In this verification step, we test Ceph’s RGW and IBM GKLM integration for SSE-KMS encryption. Using the AWS CLI, we upload and retrieve encrypted objects, ensuring that the specified KMS key from GKLM is used for encryption at rest. The --sse=aws:kms flag in the command specifies that server-side encryption is managed by a KMS, and the --sse-kms-key-id flag references the KMS key (identified by an alias or key ID) created in GKLM. This ensures the object is encrypted with the designated key before being stored in Ceph.

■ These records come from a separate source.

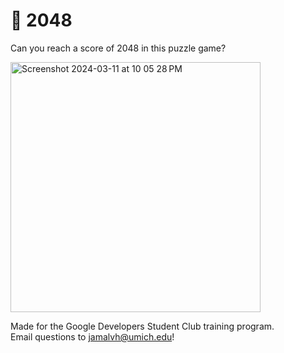 # 🧩 2048
Can you reach a score of 2048 in this puzzle game? 

<img width="400" alt="Screenshot 2024-03-11 at 10 05 28 PM" src="https://github.com/jamalvh/2048/assets/113135025/e420a0ed-6602-4ae3-bf55-f33e9d59fd45">

Made for the Google Developers Student Club training program. 
<br/>Email questions to jamalvh@umich.edu!
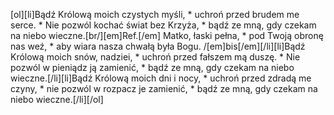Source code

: [ol][li]Bądź Królową moich czystych myśli, * uchroń przed brudem me serce. * Nie pozwól kochać świat bez Krzyża, * bądź ze mną, gdy czekam na niebo wieczne.[br/][em]Ref.[/em] Matko, łaski pełna, * pod Twoją obronę nas weź, * aby wiara nasza chwałą była Bogu. /[em]bis[/em][/li][li]Bądź Królową moich snów, nadziei, * uchroń przed fałszem mą duszę. * Nie pozwól w pieniądz ją zamienić, * bądź ze mną, gdy czekam na niebo wieczne.[/li][li]Bądź Królową moich dni i nocy, * uchroń przed zdradą me czyny, * nie pozwól w rozpacz je zamienić, * bądź ze mną, gdy czekam na niebo wieczne.[/li][/ol]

# aws --profile replica --endpoint http://ceph-node-02:8000 s3 cp /etc/hosts s3://lcbucket/encrypted4 --sse=aws:kms --sse-kms-key-id rgw0066c02f9000000002
upload: ../etc/hosts to s3://lcbucket/encrypted4
# aws --profile replica --endpoint http://ceph-node-02:8000 s3api head-object --key encrypted4 --bucket lcbucket
{
    "AcceptRanges": "bytes",
    "LastModified": "Wed, 06 Mar 2024 15:57:06 GMT",
    "ContentLength": 233,
    "ETag": "\"2ad003e8df34822d40bfbd70313382be\"",
    "ContentType": "binary/octet-stream",
    "ServerSideEncryption": "aws:kms",
    "Metadata": {},
    "SSEKMSKeyId": "rgw0066c02f9000000002"
}
# aws --profile replica --endpoint http://ceph-node-02:8000 s3 cp s3://lcbucket/encrypted4 /tmp/file
download: s3://lcbucket/encrypted4 to ../tmp/file

In another verification example, we use the PutBucketEncryption S3 API to apply default encryption settings at the bucket level. The PutBucketEncryption API allows you to specify encryption rules for a bucket, ensuring that all objects uploaded to the bucket are automatically encrypted using the specified KMS key. In this case, we define the encryption policy in a JSON file that includes our KMS key ID and the encryption algorithm (aws:kms), and then apply this configuration to the bucket using the put-bucket-encryption command.

# cat replica.json
{
    "Rules": [
    {
        "ApplyServerSideEncryptionByDefault": {
            "KMSMasterKeyID": "rgw0066c02f9000000002",
            "SSEAlgorithm": "aws:kms"
        }
    }
    ]
}
# aws --profile replica --endpoint-url=http://ceph-node-02:8000 s3api put-bucket-encryption --bucket bucketreplica --server-side-encryption-configuration file://replica.json
# aws --profile replica --endpoint http://ceph-node-02:8000 s3 cp /etc/hosts s3://bucketreplica
upload: ../etc/hosts to s3://bucketreplica/hosts
# aws --profile replica --endpoint http://ceph-node-02:8000 s3api head-object --key hosts --bucket bucketreplica
{
    "AcceptRanges": "bytes",
    "LastModified": "Wed, 06 Mar 2024 16:26:01 GMT",
    "ContentLength": 233,
    "ETag": "\"2ad003e8df34822d40bfbd70313382be\"",
    "ContentType": "binary/octet-stream",
    "ServerSideEncryption": "aws:kms",
    "Metadata": {},
    "SSEKMSKeyId": "rgw0066c02f9000000002"
}

Conclusion

Integrating IBM Storage Ceph Object with IBM GKLM for server-side encryption offers a robust and secure solution for effectively managing encryption keys and safeguarding data at rest. By utilizing the KMIP protocol and configuring the Ceph Object Gateway (RGW) to communicate with GKLM, users can confidently ensure that their data is securely encrypted while maintaining centralized control over key management, rotation, and auditing.